Parents are always rushing. We pack so much into our kids’ lives now, that finding time to breathe takes quite an effort and you can forget about having a leisurely crap – there’s just no time. People are often quite shocked about how fast I eat. I put it down to having four kids so close together. I had to get it down my neck before one of them needed something. Have you ever thought about how proficient parents become at eating one handed? My ex and I used to call our dinners: one handed scoff. For years we were hard wired to only cooking meals that required a fork.

Finally, there’s tiredness. I can tackle just about anything life throws at me on sufficient sleep. One bad night, however and it’s like the hangover from hell. Where’s the post, Hun? (In the freezer). Mum, where’s that form you signed? (On the back of the shopping list). Where are my keys? (Inside). Where am I? (Locked out). So it goes on and so we all go on. Putting one foot in front of the other and hoping that life is good enough and on some days, much better.

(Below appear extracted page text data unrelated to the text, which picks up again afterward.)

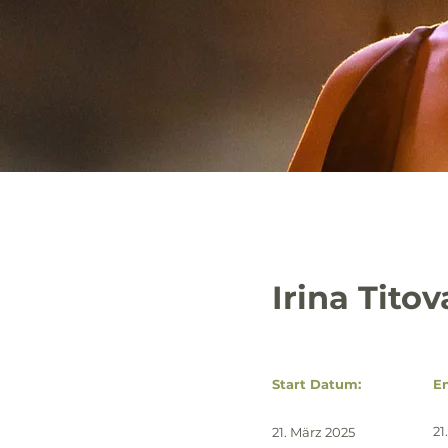
Irina Tito
Start Datum:
E
21
21. März 2025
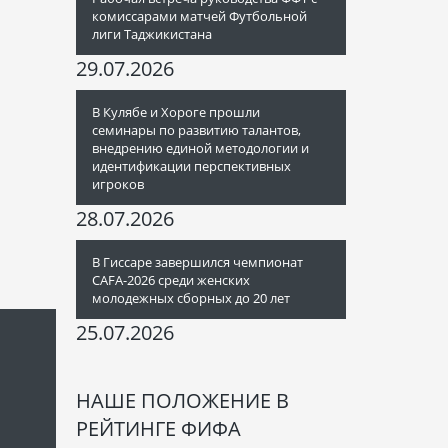
комиссарами матчей Футбольной
лиги Таджикистана
29.07.2026
В Кулябе и Хороге прошли
семинары по развитию талантов,
внедрению единой методологии и
идентификации перспективных
игроков
28.07.2026
В Гиссаре завершился чемпионат
CAFA-2026 среди женских
молодежных сборных до 20 лет
25.07.2026
НАШЕ ПОЛОЖЕНИЕ В
РЕЙТИНГЕ ФИФА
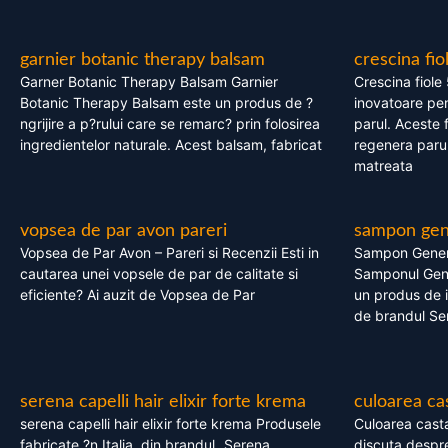
garnier botanic therapy balsam
crescina fio
Garner Botanic Therapy Balsam Garnier
Crescina fiole
Botanic Therapy Balsam este un produs de ?
inovatoare pen
ngrijire a p?rului care se remarc? prin folosirea
parul. Aceste 
ingredientelor naturale. Acest balsam, fabricat
regenera parul
matreata
vopsea de par avon pareri
sampon gene
Vopsea de Par Avon – Pareri si Recenzii Esti in
Sampon Gener
cautarea unei vopsele de par de calitate si
Samponul Gene
eficiente? Ai auzit de Vopsea de Par
un produs de in
de brandul Se
serena capelli hair elixir forte krema
culoarea ca
serena capelli hair elixir forte krema Produsele
Culoarea casta
fabricate ?n Italia, din brandul „Serena
discuta despre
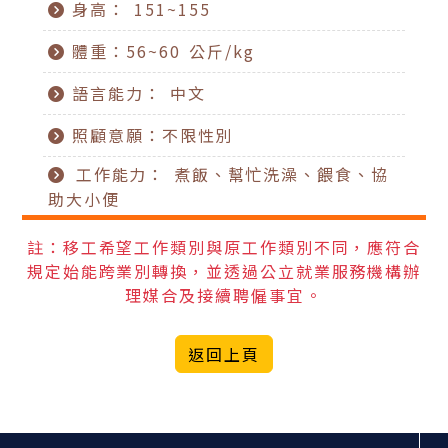
身高： 151~155
體重：56~60 公斤/kg
語言能力： 中文
照顧意願：不限性別
工作能力： 煮飯、幫忙洗澡、餵食、協
助大小便
註：移工希望工作類別與原工作類別不同，應符合
規定始能跨業別轉換，並透過公立就業服務機構辦
理媒合及接續聘僱事宜。
返回上頁
:::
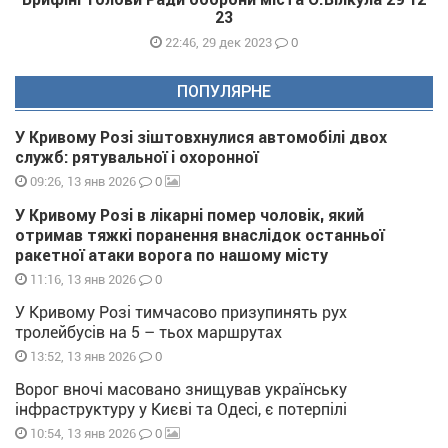
23
0
22:46, 29 дек 2023
ПОПУЛЯРНЕ
У Кривому Розі зіштовхнулися автомобілі двох
служб: рятувальної і охоронної
0
09:26, 13 янв 2026
У Кривому Розі в лікарні помер чоловік, який
отримав тяжкі поранення внаслідок останньої
ракетної атаки ворога по нашому місту
0
11:16, 13 янв 2026
У Кривому Розі тимчасово призупинять рух
тролейбусів на 5 – тьох маршрутах
0
13:52, 13 янв 2026
Ворог вночі масовано знищував українську
інфраструктуру у Києві та Одесі, є потерпілі
0
10:54, 13 янв 2026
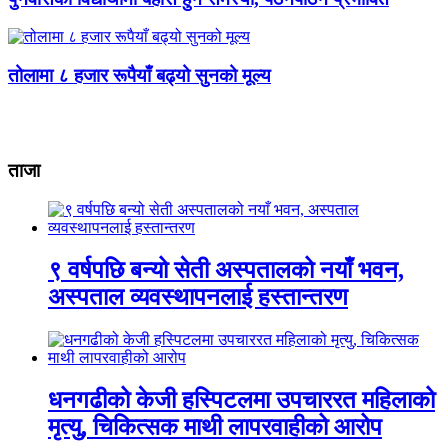
तोलामा ८ हजार रूपैयाँ बढ्यो सुनको मूल्य
ताजा
९ वर्षपछि बन्यो सेती अस्पतालको नयाँ भवन,
अस्पताल व्यवस्थापनलाई हस्तान्तरण
धनगढीको केजी हस्पिटलमा उपचाररत महिलाको
मृत्यु, चिकित्सक माथी लापरवाहीको आरोप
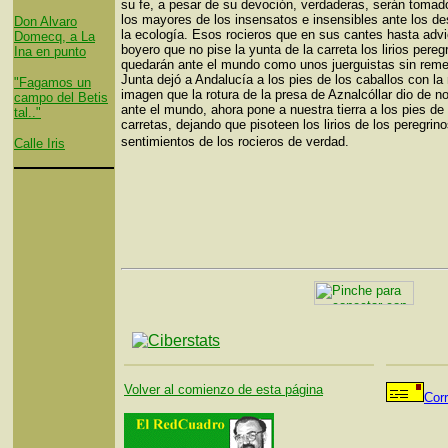
su fe, a pesar de su devoción, verdaderas, serán toma
los mayores de los insensatos e insensibles ante los de
Don Alvaro
la ecología. Esos rocieros que en sus cantes hasta advi
Domecq, a La
boyero que no pise la yunta de la carreta los lirios pereg
Ina en punto
quedarán ante el mundo como unos juerguistas sin remed
Junta dejó a Andalucía a los pies de los caballos con la
"Fagamos un
imagen que la rotura de la presa de Aznalcóllar dio de n
campo del Betis
ante el mundo, ahora pone a nuestra tierra a los pies de 
tal.."
carretas, dejando que pisoteen los lirios de los peregrin
sentimientos de los rocieros de verdad.
Calle Iris
Volver al comienzo de esta página
Cor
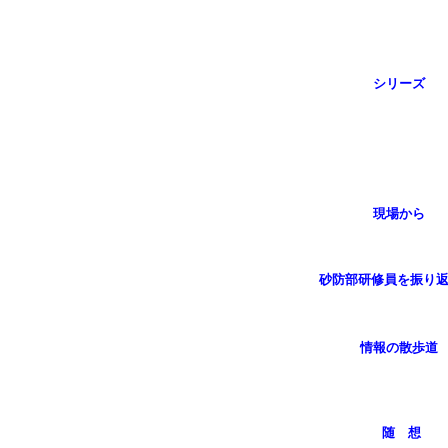
シリーズ
現場から
砂防部研修員を振り
情報の散歩道
随 想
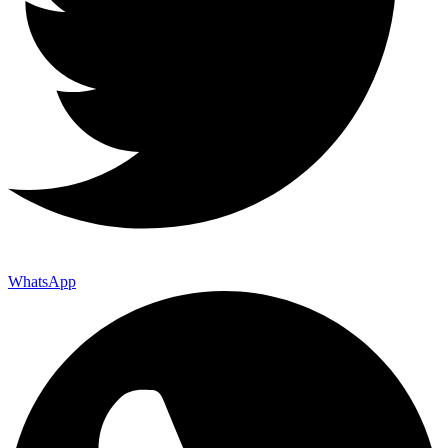
WhatsApp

I just saw this post on Facebook, written by a mum with small kids: Lovely dog walk, with only 1 Minnie (sic) disaster ☺️ As parents, our lives are 1 mini disaster after another, but we take them in our stride and things can still be lovely. Above all, despite the bruises from walking into door knobs and furniture, the dodgy choice of clothes because of the lack of time and the fact that my children sometimes feel ignored, life could always be worse.

Postscript
Life Could Always Be Worse…we could be spending Easter in a tent, with 4 teenagers and no wifi in the pissing rain…oh, we are. Well, the tent could have a hole in it and the alcohol could run out.